In early April Israel Folau, for the second time, used social media to voice his religious stance against various groups of people that do not act in accordance with his beliefs. The first time such comments were made, the player was warned and removed them from his social media platforms. Later that year he was offered a contract extension to the tune of about $ 4 million. This time around however both the Australian Rugby Union as well as the player himself are taking a much harder stance. The player having declined a $1 million payout could now be left with nothing.
The ARU has found the player guilty of a high level breach and intend to cancel the player’s contract, on the other hand, Folau has now taken the position of being unapologetic and his refusal to remove the post indicates his lack of remorse in this regard. Hence, the current impasse in Australian Rugby.

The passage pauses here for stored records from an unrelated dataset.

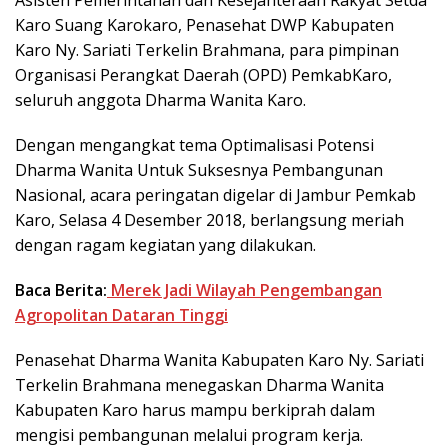
Karo Suang Karokaro, Penasehat DWP Kabupaten
Karo Ny. Sariati Terkelin Brahmana, para pimpinan
Organisasi Perangkat Daerah (OPD) PemkabKaro,
seluruh anggota Dharma Wanita Karo.
Dengan mengangkat tema Optimalisasi Potensi
Dharma Wanita Untuk Suksesnya Pembangunan
Nasional, acara peringatan digelar di Jambur Pemkab
Karo, Selasa 4 Desember 2018, berlangsung meriah
dengan ragam kegiatan yang dilakukan.
Baca Berita:
Merek Jadi Wilayah Pengembangan
Agropolitan Dataran Tinggi
Penasehat Dharma Wanita Kabupaten Karo Ny. Sariati
Terkelin Brahmana menegaskan Dharma Wanita
Kabupaten Karo harus mampu berkiprah dalam
mengisi pembangunan melalui program kerja.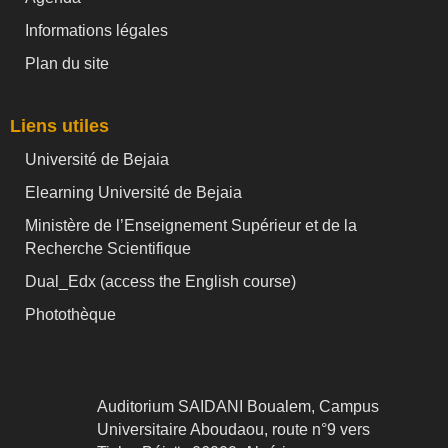
Informations légales
Plan du site
Liens utiles
Université de Bejaia
Elearning Université de Bejaia
Ministère de l’Enseignement Supérieur et de la
Recherche Scientifique
Dual_Edx (
access the English course)
Photothèque
Auditorium SAIDANI Boualem, Campus
Universitaire Aboudaou, route n°9 vers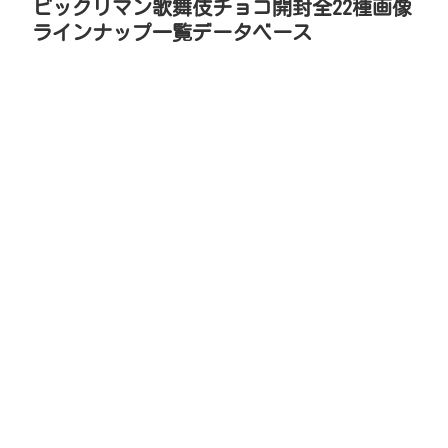
ビックリマン歌舞伎チョコ開封全22種画像
ラインナップ一覧データベース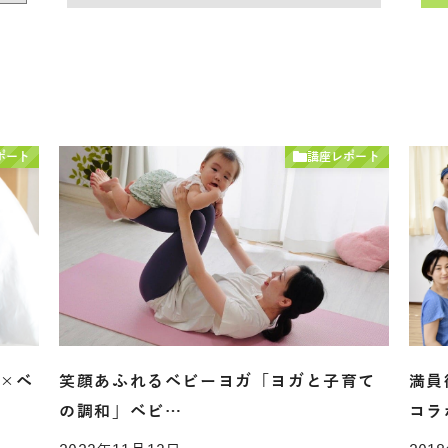
ポート
講座レポート
ジ×ベ
笑顔あふれるベビーヨガ「ヨガと子育て
満員
の調和」ベビ…
コラ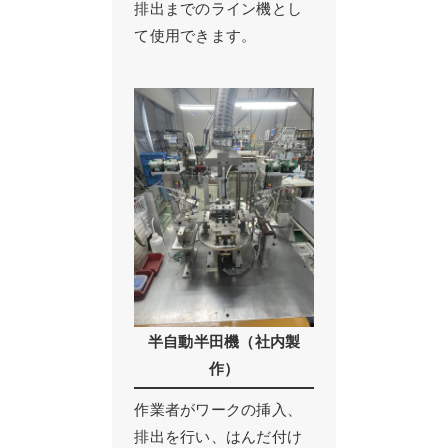
排出までのライン機とし
て使用できます。
半自動半田機（社内製
作）
作業者がワークの挿入、
排出を行い、はんだ付け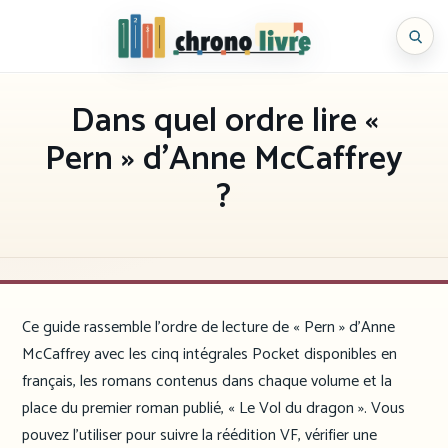
Aller
au
Chronolivre
contenu
Dans quel ordre lire «
Pern » d’Anne McCaffrey
?
Ce guide rassemble l’ordre de lecture de « Pern » d’Anne
McCaffrey avec les cinq intégrales Pocket disponibles en
français, les romans contenus dans chaque volume et la
place du premier roman publié, « Le Vol du dragon ». Vous
pouvez l’utiliser pour suivre la réédition VF, vérifier une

Had the player shown remorse the breach would have been at the low to mid-range level and could have warranted a fine or suspension instead of the termination currently envisaged. Folau does have the opportunity to appeal the decision taken against him and should he do so, a new panel will hear the matter afresh. The player however also refused to commit to curtailing further posts of this nature and this stance counts heavily against him.
In addition to handling the disciplinary process, the ARU has also had to tread carefully with its sponsors as Land Rover has taken away the players car, Asics has parted ways with the player, Qantas has shown its disappointment and placed pressure on the ARU to handle the matter appropriately while Network 10 has shown its support for the ARU. A large scale sponsorship fallout is the last thing the Wallabies need so close to the World Cup and they will surely do everything they can to avoid one.
Since the Folau saga started up there have been various players, both for and against the comments which have spoken out. Billy Vunipola was the first, when he liked the post on social media, he was however disciplined quickly by both club and country. Samu Kerevi posted an apology for sharing a religious post and Taniela Tupou ruffled feathers when he posted: “might as well sack me and all other Pacific Island rugby players around the world because we have the same beliefs”.
Players such as TJ Perenara, Nehe Milner-Skudder, James Haskell, Joe Marler and Gareth Thomas to name a few, have all shared their distaste in the comments made by Folau and shown their support for people of all walks of life. Players speaking out in this fashion illustrates the inclusivity that World Rugby stands for. Perenara has come out again to address the comments made by Tupou as he took offence to the player speaking on behalf of all Pacific Island players.
This weekend’s Super Rugby game, between the Rebels and Reds, saw the players came together in prayer. This comes after it was reported that Folau had been in contact with several players who share his faith to stand with him in solidarity. It is however unclear at this point as to whether the players were uniting behind Folau or simply carrying out a common practice seen on the rugby field as players pray post game.
In light of all that is going on and the comments coming from both camps, the issue has become somewhat clouded. The issue is not the beliefs held by Folau as Tupou believes; the issue comes in when those beliefs are shared over inappropriate platforms. The use of a social media platform as a professional athlete is subject to contractual conditions as the misuse of the platform can have dire consequences for the employment body. Any athlete in breach of these conditions should be dealt with accordingly. Everyone is entitled to hold any belief they choose, what they are not permitted to do is to discriminate based on their beliefs, especially not in a public domain. Folau knew there would be consequences and he must now face them.